** MATERIAL SUPPLIED follows **
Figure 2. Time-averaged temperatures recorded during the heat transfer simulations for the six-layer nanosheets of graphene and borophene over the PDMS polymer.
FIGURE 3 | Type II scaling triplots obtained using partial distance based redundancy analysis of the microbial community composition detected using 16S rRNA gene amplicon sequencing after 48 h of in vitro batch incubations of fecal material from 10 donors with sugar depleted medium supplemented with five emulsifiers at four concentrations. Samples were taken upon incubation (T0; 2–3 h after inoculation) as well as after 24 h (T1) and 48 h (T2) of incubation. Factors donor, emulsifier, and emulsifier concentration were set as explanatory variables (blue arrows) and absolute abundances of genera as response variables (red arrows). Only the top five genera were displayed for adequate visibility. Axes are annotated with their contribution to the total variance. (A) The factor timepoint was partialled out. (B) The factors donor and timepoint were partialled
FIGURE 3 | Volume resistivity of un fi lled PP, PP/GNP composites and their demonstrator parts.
** End of MATERIAL SUPPLIED **
** MATERIAL SUPPLIED follows **
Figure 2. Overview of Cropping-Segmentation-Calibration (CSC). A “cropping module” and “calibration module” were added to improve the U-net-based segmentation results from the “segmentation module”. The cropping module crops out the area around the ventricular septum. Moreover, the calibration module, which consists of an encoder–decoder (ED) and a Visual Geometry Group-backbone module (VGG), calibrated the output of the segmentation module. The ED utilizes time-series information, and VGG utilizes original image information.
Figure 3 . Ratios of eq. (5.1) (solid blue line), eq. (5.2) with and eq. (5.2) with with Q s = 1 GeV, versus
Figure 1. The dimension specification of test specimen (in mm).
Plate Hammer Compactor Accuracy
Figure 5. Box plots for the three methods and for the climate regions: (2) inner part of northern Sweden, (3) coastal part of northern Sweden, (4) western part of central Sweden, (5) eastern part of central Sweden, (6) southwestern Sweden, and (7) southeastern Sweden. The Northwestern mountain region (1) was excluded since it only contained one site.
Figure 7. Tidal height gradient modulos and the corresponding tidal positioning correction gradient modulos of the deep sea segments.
** End of MATERIAL SUPPLIED **
** MATERIAL SUPPLIED follows **
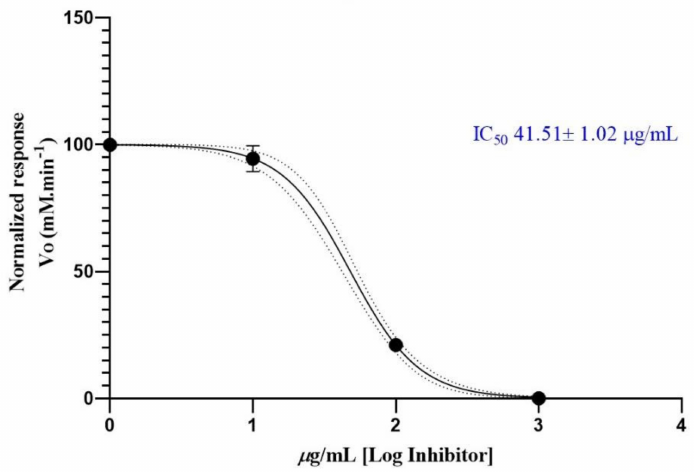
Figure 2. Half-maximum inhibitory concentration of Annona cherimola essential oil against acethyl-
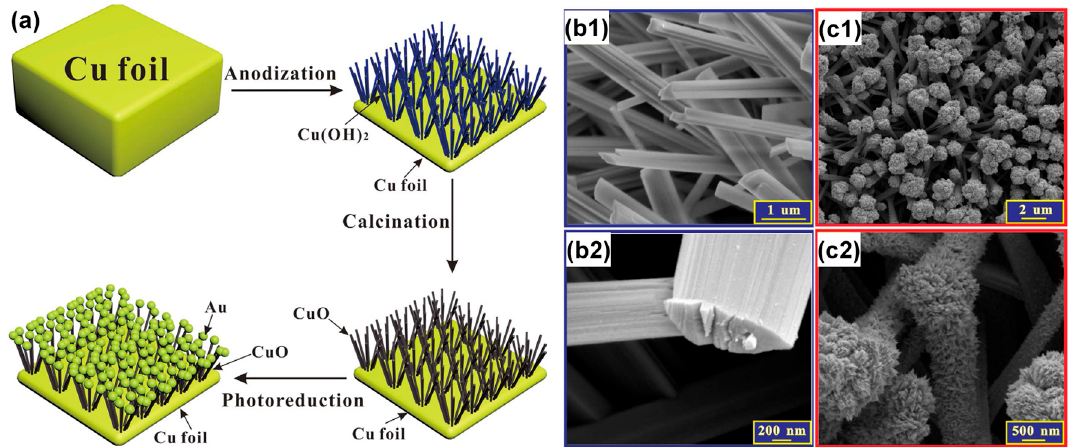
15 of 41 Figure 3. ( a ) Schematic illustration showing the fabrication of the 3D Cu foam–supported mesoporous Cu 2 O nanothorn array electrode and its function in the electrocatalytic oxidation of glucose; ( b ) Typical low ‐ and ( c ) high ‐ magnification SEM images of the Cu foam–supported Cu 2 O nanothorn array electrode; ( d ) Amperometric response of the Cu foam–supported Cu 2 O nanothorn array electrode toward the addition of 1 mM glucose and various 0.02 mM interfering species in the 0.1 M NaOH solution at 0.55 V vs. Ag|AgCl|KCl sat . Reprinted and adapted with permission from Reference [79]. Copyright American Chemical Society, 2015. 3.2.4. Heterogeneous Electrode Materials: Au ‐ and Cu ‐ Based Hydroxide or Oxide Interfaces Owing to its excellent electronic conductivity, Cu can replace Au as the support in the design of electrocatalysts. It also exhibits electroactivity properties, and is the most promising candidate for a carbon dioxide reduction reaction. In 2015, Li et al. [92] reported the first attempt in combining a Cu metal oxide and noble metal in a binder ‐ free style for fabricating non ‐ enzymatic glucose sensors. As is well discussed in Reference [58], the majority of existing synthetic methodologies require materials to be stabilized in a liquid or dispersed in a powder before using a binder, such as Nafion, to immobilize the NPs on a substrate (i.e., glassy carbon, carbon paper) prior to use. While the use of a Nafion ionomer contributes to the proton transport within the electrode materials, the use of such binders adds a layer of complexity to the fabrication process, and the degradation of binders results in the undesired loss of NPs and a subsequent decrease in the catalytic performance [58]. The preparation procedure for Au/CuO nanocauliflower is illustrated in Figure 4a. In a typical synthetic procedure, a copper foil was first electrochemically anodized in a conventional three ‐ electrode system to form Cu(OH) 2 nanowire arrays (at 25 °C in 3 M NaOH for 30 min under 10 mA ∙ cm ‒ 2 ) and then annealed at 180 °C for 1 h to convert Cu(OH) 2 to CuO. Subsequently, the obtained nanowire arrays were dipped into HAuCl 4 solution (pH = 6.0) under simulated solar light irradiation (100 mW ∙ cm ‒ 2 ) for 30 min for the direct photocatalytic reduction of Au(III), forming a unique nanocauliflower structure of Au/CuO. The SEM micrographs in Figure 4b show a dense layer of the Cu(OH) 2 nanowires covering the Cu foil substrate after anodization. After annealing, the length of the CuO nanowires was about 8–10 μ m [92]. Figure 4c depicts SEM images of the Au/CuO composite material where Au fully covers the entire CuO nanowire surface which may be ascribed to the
** End of MATERIAL SUPPLIED **
From the records above, print exactly the lines that run from the line with "Figure 2. Time-averaged" to the line with "FIGURE 3 | Volume", inclusive.

Figure 2. Time-averaged temperatures recorded during the heat transfer simulations for the six-layer nanosheets of graphene and borophene over the PDMS polymer.
FIGURE 3 | Type II scaling triplots obtained using partial distance based redundancy analysis of the microbial community composition detected using 16S rRNA gene amplicon sequencing after 48 h of in vitro batch incubations of fecal material from 10 donors with sugar depleted medium supplemented with five emulsifiers at four concentrations. Samples were taken upon incubation (T0; 2–3 h after inoculation) as well as after 24 h (T1) and 48 h (T2) of incubation. Factors donor, emulsifier, and emulsifier concentration were set as explanatory variables (blue arrows) and absolute abundances of genera as response variables (red arrows). Only the top five genera were displayed for adequate visibility. Axes are annotated with their contribution to the total variance. (A) The factor timepoint was partialled out. (B) The factors donor and timepoint were partialled
FIGURE 3 | Volume resistivity of un fi lled PP, PP/GNP composites and their demonstrator parts.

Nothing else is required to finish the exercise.